Task prompt » Check every line below for the string "recovery", and copy the lines that contain it.

Segment Start: Extracted information

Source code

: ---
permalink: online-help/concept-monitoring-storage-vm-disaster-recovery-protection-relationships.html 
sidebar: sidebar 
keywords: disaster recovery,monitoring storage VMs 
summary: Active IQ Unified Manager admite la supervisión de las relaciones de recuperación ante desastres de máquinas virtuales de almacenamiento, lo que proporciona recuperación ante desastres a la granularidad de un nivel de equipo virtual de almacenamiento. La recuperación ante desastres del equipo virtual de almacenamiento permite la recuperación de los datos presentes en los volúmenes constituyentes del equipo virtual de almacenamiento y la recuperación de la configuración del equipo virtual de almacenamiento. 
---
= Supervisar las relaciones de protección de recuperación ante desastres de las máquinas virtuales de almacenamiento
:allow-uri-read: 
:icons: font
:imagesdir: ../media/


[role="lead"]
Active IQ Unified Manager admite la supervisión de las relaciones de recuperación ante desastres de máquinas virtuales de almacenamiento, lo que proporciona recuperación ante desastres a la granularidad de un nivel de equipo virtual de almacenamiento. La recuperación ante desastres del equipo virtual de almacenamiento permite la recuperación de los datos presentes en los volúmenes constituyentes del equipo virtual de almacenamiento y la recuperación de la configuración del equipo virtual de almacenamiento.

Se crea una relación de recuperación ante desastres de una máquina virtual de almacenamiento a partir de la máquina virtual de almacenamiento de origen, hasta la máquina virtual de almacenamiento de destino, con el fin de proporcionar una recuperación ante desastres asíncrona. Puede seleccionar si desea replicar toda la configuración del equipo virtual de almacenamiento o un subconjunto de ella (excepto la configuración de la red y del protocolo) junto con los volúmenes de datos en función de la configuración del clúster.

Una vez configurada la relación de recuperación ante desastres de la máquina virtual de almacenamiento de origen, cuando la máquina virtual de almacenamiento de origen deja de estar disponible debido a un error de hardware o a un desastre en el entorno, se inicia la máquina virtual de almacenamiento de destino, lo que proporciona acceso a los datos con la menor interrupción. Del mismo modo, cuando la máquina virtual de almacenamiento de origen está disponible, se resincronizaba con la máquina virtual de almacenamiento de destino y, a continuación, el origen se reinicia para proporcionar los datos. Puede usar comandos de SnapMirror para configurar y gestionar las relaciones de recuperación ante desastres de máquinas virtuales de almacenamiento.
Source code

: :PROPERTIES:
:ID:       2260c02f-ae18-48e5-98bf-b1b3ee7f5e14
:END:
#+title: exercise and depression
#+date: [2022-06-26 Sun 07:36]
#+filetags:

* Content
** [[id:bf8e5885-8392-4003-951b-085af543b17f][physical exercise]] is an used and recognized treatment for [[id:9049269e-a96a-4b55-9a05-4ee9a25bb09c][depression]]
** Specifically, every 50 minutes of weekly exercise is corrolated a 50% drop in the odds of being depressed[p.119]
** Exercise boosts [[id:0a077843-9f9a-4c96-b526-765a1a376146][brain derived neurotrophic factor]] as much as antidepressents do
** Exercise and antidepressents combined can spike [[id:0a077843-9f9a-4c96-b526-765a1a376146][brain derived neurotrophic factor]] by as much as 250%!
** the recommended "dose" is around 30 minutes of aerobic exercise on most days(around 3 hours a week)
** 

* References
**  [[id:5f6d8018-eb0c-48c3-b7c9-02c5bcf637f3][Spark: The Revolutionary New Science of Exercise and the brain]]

Segment End: Extracted information

Answer to this problem »
permalink: online-help/concept-monitoring-storage-vm-disaster-recovery-protection-relationships.html 
keywords: disaster recovery,monitoring storage VMs 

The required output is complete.